Search
  • actingforchange

(Il)literacy and its Impact on our Lives


How does it feel to be illiterate in a foreign country surrounded by signs and documents written in a strange new alphabet?

Imagine for a moment you have fled war in your home country and seeking asylum in a distant land. On arrival, you are surrounded by people speaking a language you do not speak, and signs written in an alien alphabet you cannot read. Feeling hungry you browse the menu outside a nearby restaurant.

https://www.thebeijinger.com/blog/2017/02/17/mandarin-monday-your-complete-how-guide-reading-chinese-menu

If you are not keen on eating jellyfish, you need to avoid the first item on the menu and, more importantly, if you are vegetarian, you shouldn’t eat the third menu offering – pork and shredded cabbage. Besides food, there are unintelligible documents on work permits, asylum applications, and other legal documents you need to download from the internet accessed by a computer that you don’t know how to use. With the keyboard being in another language, you are stuck and unable to access social media sites necessary to re-establish contact with family and friends who may have scattered to the far corners of the earth. You may even be too embarrassed to ask for help.

----------------------------------------

• **WHAT IS BEING ASKED**: Continue the blog post on illiteracy, starting after its final sentence. The material after the blog post on illiteracy is not needed.

----------------------------------------

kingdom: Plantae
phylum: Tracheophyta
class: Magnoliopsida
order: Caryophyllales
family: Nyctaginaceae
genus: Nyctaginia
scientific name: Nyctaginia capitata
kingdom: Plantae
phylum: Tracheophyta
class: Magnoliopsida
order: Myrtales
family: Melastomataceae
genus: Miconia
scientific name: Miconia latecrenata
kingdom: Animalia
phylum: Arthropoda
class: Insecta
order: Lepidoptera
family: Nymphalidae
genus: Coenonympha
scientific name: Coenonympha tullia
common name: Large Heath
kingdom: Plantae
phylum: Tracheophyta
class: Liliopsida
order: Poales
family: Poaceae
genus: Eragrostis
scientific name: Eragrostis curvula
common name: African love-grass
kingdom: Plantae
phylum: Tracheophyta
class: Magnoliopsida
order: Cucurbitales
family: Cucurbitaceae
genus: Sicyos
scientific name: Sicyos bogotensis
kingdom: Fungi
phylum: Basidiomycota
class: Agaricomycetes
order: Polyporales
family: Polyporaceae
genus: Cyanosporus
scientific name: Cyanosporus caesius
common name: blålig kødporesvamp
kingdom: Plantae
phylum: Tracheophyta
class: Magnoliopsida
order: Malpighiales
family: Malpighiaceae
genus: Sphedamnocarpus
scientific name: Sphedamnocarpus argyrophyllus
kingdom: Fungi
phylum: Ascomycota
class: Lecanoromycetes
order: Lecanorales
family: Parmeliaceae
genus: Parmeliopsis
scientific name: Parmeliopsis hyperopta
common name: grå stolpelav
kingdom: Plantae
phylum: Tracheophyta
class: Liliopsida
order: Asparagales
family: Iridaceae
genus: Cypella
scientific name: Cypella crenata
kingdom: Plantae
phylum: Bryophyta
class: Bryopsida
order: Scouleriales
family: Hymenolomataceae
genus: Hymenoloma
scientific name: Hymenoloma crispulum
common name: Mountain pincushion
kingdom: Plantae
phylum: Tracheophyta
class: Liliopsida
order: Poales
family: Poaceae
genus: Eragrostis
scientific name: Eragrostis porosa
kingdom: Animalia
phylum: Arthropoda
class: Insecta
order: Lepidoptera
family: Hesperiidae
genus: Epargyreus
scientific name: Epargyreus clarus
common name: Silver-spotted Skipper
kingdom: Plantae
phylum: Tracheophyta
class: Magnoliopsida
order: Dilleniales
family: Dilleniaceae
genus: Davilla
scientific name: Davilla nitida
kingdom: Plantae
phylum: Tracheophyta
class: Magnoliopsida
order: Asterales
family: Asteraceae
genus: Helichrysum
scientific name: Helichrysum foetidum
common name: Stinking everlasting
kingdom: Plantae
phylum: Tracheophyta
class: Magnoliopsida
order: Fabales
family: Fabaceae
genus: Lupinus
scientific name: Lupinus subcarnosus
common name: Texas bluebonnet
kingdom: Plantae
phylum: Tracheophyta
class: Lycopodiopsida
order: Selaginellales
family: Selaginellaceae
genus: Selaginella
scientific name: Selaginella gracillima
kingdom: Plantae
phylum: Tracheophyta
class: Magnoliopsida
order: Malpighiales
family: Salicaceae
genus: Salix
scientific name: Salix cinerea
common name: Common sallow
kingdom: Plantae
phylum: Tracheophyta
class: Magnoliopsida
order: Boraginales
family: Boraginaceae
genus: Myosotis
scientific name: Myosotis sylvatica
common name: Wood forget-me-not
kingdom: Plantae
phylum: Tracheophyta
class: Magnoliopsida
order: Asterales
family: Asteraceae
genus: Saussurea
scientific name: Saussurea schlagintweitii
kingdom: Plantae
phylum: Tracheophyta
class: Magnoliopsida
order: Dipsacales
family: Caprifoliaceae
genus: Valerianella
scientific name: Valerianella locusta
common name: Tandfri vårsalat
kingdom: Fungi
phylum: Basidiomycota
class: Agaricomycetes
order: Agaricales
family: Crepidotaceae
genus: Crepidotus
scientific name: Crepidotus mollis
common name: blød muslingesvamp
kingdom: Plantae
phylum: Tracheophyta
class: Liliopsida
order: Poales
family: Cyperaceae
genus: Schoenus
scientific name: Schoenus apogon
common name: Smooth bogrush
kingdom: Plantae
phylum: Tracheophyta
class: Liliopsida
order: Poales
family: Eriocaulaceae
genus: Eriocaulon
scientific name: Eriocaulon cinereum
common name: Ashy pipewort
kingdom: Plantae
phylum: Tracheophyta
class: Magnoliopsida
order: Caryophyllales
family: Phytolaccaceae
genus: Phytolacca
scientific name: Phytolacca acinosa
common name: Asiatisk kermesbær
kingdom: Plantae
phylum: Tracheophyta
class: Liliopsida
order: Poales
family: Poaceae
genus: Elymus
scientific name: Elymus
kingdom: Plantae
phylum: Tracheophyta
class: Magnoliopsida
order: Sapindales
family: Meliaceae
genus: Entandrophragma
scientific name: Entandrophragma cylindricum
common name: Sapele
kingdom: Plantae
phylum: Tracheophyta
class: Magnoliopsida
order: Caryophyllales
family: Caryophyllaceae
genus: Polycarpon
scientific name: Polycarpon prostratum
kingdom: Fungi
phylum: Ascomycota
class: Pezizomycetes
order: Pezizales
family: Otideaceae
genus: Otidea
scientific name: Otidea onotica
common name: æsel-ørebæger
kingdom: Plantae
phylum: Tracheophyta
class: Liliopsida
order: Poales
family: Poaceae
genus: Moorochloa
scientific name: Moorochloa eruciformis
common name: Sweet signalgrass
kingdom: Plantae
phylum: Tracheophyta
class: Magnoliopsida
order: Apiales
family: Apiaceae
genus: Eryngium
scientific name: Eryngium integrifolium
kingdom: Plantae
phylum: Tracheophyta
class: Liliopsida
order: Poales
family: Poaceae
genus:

----------------------------------------

• **REPLY TO THE EXERCISE**:
Our imaginary exile is in Mainland China, and the strange language is Mandarin Chinese. This analogy helps us empathise with the millions of illiterate refugees who flood across international borders in the turbulent modern world. Being illiterate in Mandarin Chinese, what would you most miss about the home country you have left? Every part of our modern lives is heavily influenced by our ability to read and write. In fact, in most cases, we take our literacy for granted without a second thought.


The translation of the subtitle of this article, for those who don’t read Mandarin Chinese, is “International Literacy Day, September 8th, 2019.” September 2019 is the fourteenth annual International Literacy Day (ILD) and has as its theme and primary focus literacy and multilingualism in today’s globalised and digitised world. The UN’s website affirms that “literacy is a human right and the foundation of all learning.”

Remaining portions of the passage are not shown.